Un primo giorno tutto di un fiato si può dire per questo Kappa, a partire da quando si è entrati a metà set di Topping dove “bombe a mano” scaldavano il pomeriggio in dancefloor, balzando da un sorprendente Boys Noize che ha scatenato il pubblico ed il sottoscritto con un live da cinque stelline, ad un’Amelie che per la terza volta a Torino si è meritata la corona di Queen of rave, ribaltando la situazione con un set freschissimo “lanciando martelli” come lei sa fare. L’ottimo lavoro applicato a tutti gli stage ha reso il festival davvero caldo! Per non dimenticare i gadget che Seat ha studiato rendendo “Futur” tutti i ravers presenti.

Inizia il Day 2, e già così potrei fermarmi poiché si sa che è il giorno più atteso del festival, la risposta definitiva che conferma la riuscita del Re dei festoni italiani.

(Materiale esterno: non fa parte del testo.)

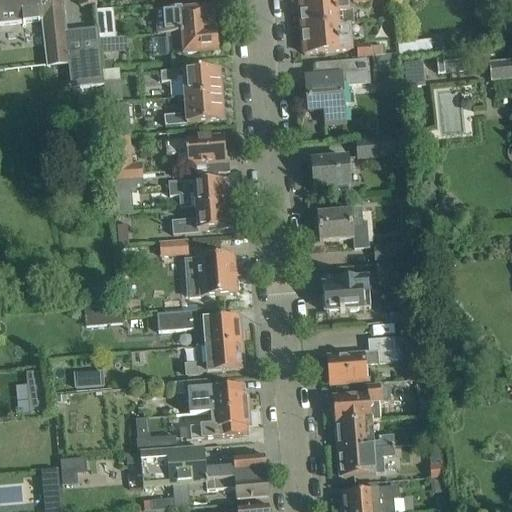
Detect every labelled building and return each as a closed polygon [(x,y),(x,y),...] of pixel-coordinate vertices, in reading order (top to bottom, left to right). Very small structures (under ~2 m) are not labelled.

Infatti riparte kff con la notizia di Peggy Gou che presenterà il suo set alle 14:00 proprio quando stavo entrando, ma non sarà presente motivi medici. Ecco la vera sorpresa: Amelie Lens sul main stage con un set diverso dal giorno prima, riempiendo già alle prime ore lo spazio del Parco Dora. La gente era impazzita! Termina il live e mi sposto al Seat per Enrico Sangiuliano dove praticamente uno spazio grande come 4 campi da calcio risulta vuoto, io e altre 30/40 persone. La situazione non si comprende, ed ecco che arriva, il nostro Enricone nazionale schiaccia il tasto play e nell’arco di 20 minuti mi ritrovo una scena da sotto cassa assurda, incredibile: lo spazio enorme pieno di persone!

Credo che sia stata la parte più emozionante del festival, ero lì, ho sentito un’ondata di energia da farmi tremare! Non c’è che dire su questa edizione, anche Kff merita di entrare nell’Olimpo dei festival migliori, se lo merita tutto.